(Records shown)
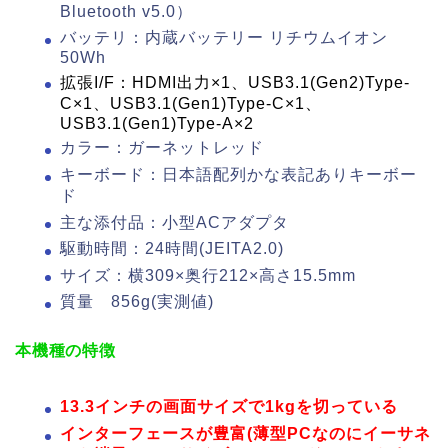
Bluetooth v5.0）
バッテリ：内蔵バッテリー リチウムイオン
50Wh
拡張I/F：HDMI出力×1、USB3.1(Gen2)Type-
C×1、USB3.1(Gen1)Type-C×1、
USB3.1(Gen1)Type-A×2
カラー：ガーネットレッド
キーボード：日本語配列かな表記ありキーボー
ド
主な添付品：小型ACアダプタ
駆動時間：24時間(JEITA2.0)
サイズ：横309×奥行212×高さ15.5mm
質量 856g(実測値)
本機種の特徴
13.3インチの画面サイズで1kgを切っている
インターフェースが豊富(薄型PCなのにイーサネ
(End Records shown)
#### What is being asked
Exactly as written above, print every line of the data but not its pictures.

#### Finished exercise
Bluetooth v5.0）
バッテリ：内蔵バッテリー リチウムイオン
50Wh
拡張I/F：HDMI出力×1、USB3.1(Gen2)Type-
C×1、USB3.1(Gen1)Type-C×1、
USB3.1(Gen1)Type-A×2
カラー：ガーネットレッド
キーボード：日本語配列かな表記ありキーボー
ド
主な添付品：小型ACアダプタ
駆動時間：24時間(JEITA2.0)
サイズ：横309×奥行212×高さ15.5mm
質量 856g(実測値)
本機種の特徴
13.3インチの画面サイズで1kgを切っている
インターフェースが豊富(薄型PCなのにイーサネ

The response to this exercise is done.